40th Anniversary Feature: ROTHKO

Oct 7, 2013 | Archive, Feature

By LOUIE SKIPPER
BWR Guest Poetry Editor, 1978

 

I flew into San Francisco on the Monday night
before 9/11, the unthinkable becoming
that point where beginning has no choice
but going on. Planes grounded, I spent days
in front of Rothko, his great canvas exploding
to seeing from within, not the driven sun
of the burning news. To watch in that silence
the last of the masters
looking back through me,
the entire white wall given to two colors,
the fade into each like a tree line at sundown
opposite the peak of a distant mountain,
threw a shield from the tension rising on the street.

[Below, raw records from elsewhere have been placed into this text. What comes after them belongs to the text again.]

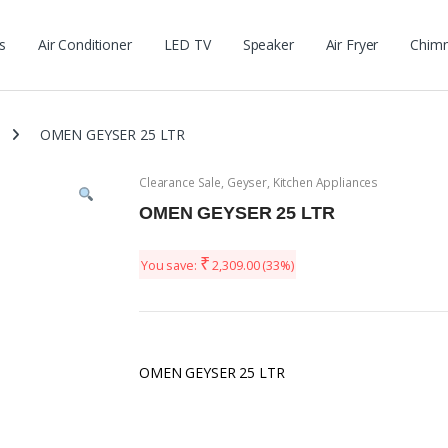
s
Air Conditioner
LED TV
Speaker
Air Fryer
Chim
OMEN GEYSER 25 LTR
Clearance Sale
,
Geyser
,
Kitchen Appliances
OMEN GEYSER 25 LTR
₹
You save:
2,309.00
(33%)
OMEN GEYSER 25 LTR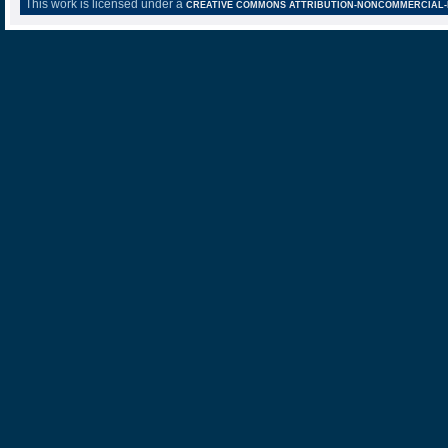
This work is licensed under a
CREATIVE COMMONS ATTRIBUTION-NONCOMMERCIAL-NO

Eighteen inches, he believed, was far enough
to stand away, the distance from the head to the heart,
the eye through the paint into the story.
I came that close twice
before the baby-faced guard
thought it safer
I keep my seat on the backless sofa.
Eighteen inches from a Rothko
nine and a half feet high, eight and a half wide,
it is not possible to pull apart from the paint
that explodes out of nowhere and has yet to settle,
afterglow orange. what has already been lost
in flame, staining into the precise shade of blue
that backdrops the open skies of fairy tales,
the slow turbulent transactions of the two rectangles
growing inward and outward at the same time,
making its own strange soul.

These nights in Sylacauga, Alabama,
twelve years gone,
and more than forty from the day
Rothko took his life at sixty-six,
when I too rest
with the easy turn of evening light
falling into constellations,
I imagine a man behind my back,
the snap and flare of his lighter,
the rattle of ice cubes,
a man disheveled, balding, gaunt,
his eyes behind clear plastic glasses
almost too sad to hold open,
taking a long drag on his cigarette,
his wrinkled white shirt sleeves rolled up,
blood-stained bandages up to both elbows,
his Adirondack positioned where he can see
only the blue-black, physical psychology of space
well before the living wake, replenished by their dark provision,

leaving him to himself, working his wet skin of canvas.

 

Louie Skipper is the author of five books of poems and currently working his way into a sixth. His poems have appeared in the BWR, Blackbird, Crab Orchard Review, Georgetown Review, Kenyon Review, Louisville Review, Poetry Miscellany, Poetry Northwest, Quarterly West, Southern Maine Review, Southern Poetry Review, among others, including a limited edition, Small Song of the New Moon. A graduate of The University of Alabama, Hollins University, The Iowa Writers’ Workshop, and the Seminary of the Southwest, he is an Episcopal priest in the Diocese of Alabama.